# Advice for a newbie ( to investing and this forum)



## younginvestor1988 (Oct 4, 2016)

Hi All
Have been a lurker on this board for a while...was hoping to get some advice from all you good folks

I am 28 and a relatively new physician in Calgary. I am frugal and good with keeping my expenses relatively low. I am married and have a several month old baby at home. We have purchased our first home, and luckily we have no debt. My wife is also a professional but after mat leave she will return to work on very part time basis. 

Current state of affairs
~200K of equity in house 
No RRSPs or TFSAs for either of us
~350K in cash in my professional corporation

I did do quite a bit of trading some years back in my TFSA and didn't do terribly- but had to sell off everything and use the money personally as downpayment for the house

Going forward I hope to be able to have 150-200K per year in my prof corp for investment

Now my question is what should I do to invest? 
-invest in index fund on a regular basis
-wait until a major correction and buy big blue chips/ index?
-buy rental real estate ( i live in Calgary and am somewhat afraid of what happens to it after oil goes the way of the coal etc)

I did see a financial advisor, but he just kept pushing mutual funds...
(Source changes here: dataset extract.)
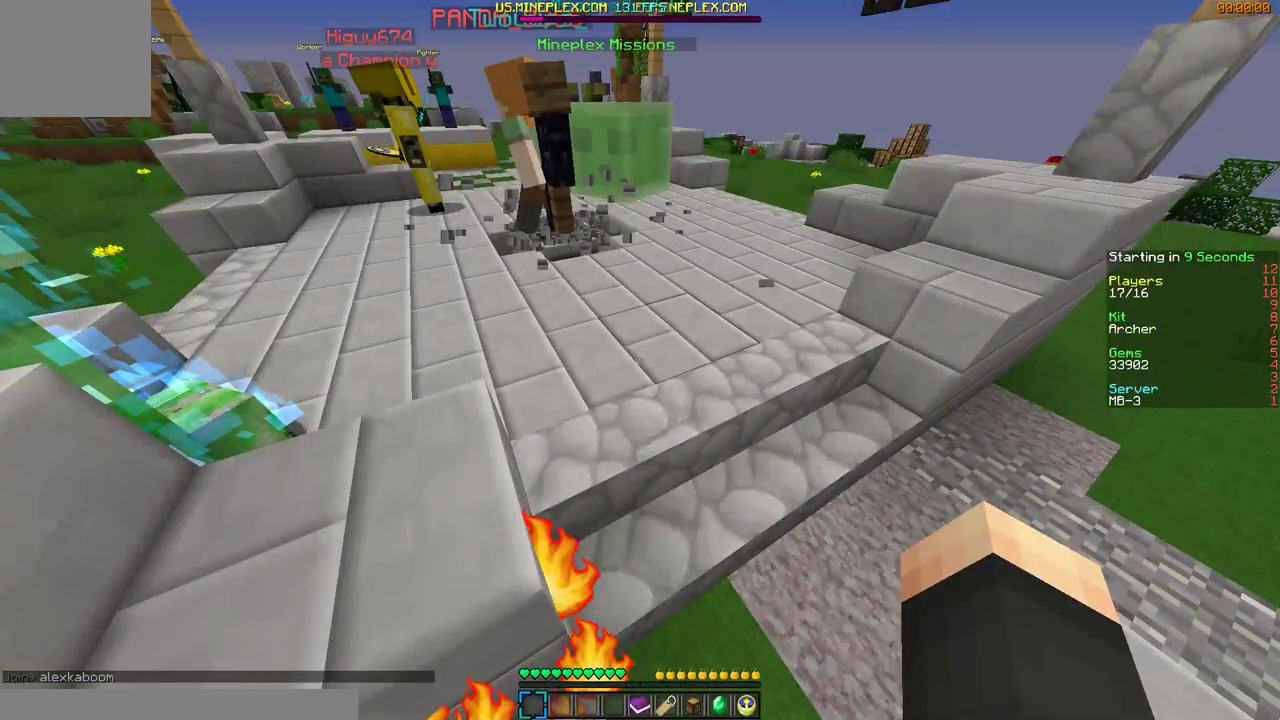
{"keys": [], "mouse": [], "events": []}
sorry for the long post...any advice for someone just starting out!!

Thanks in advance


----------



## AltaRed (Jun 8, 2009)

With a young family and establishing yourself in a career, you have your hands full with daily life. I would really suggest a Couch Potato portfolio of 3-4 ETFs (or index mutual funds) for the foreseeable future (next 5-10 years at least). It is passive, you are in the market and it doesn't take much time to manage via a discount brokerage. Look at the Couch Potato site and/or www.finiki.org for Couch Potato type profiles. You can always decide to start stock picking at a later point in life.
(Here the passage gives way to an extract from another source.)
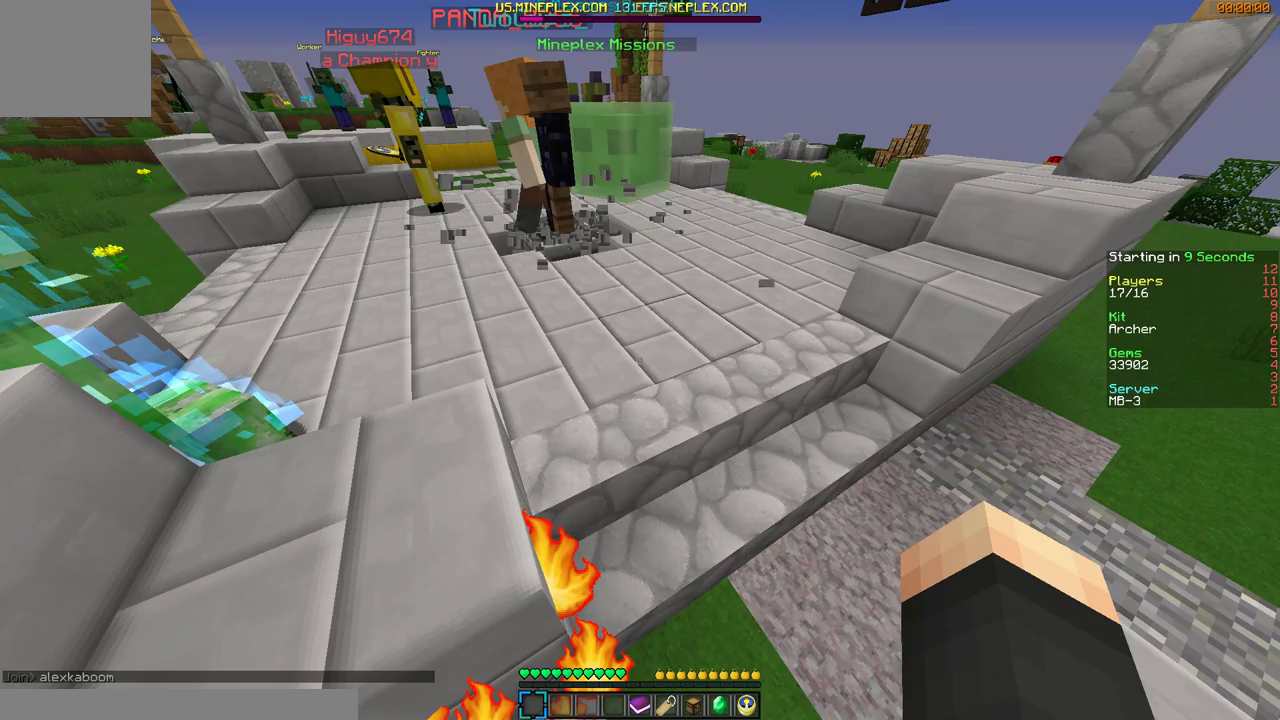
{"keys": [], "mouse": [], "events": []}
Personally, I would never be a landlord. It takes time, angst and money to be a landlord and again, you have a busy life with family and career. You really don't need the hassle of tenants. You already will have exposure to RE in Calgary with your family home. You don't need 'double jeopardy' having more of your net worth in yet more RE.


----------



## mordko (Jan 23, 2016)

^ +1


----------



## Oldroe (Sep 18, 2009)

Like anybody else you should know why you are investing. Retirement income, thrills, vacation. 

Set up a rocks solid base Div Aristocrats. Then move into other areas of interest.


----------



## My Own Advisor (Sep 24, 2012)

Congrats on a great career. Congrats with the family. Well done with the home.

Advice?

Don't rush into anything.

Here are some saving and investing resources for newbies.
http://www.myownadvisor.ca/saving-investing-resources-newbies/

Some of them are free 

What you'll find out from your reading, a Couch Potato portfolio is a long-term path to financial success for a busy career. Invest like AR mentioned above, in 3-4 low-cost ETFs, pay yourself first for the next few decades, wake up at 60, celebrate your kids wedding, home purchase, etc, and be near retirement if you wish. 

I would also avoid landlord-ship. Establish your career, do some DIY low-cost investing, and you'll have tons of wealth for your family to enjoy without the headaches. If you want to dabble in dividend paying stocks later, well, you certainly can.

Enjoy. 

Good luck!


----------



## Pluto (Sep 12, 2013)

Take your time and don't forget to think about investing in what you know best - IE the medical field. Its my understanding that clinics where the clinic owner rents space to other physicians can be quite profitable, so you might developed an eye for starting one, or buying into an existing one as a partner. Managing that, like real estate, could be headache at times, however.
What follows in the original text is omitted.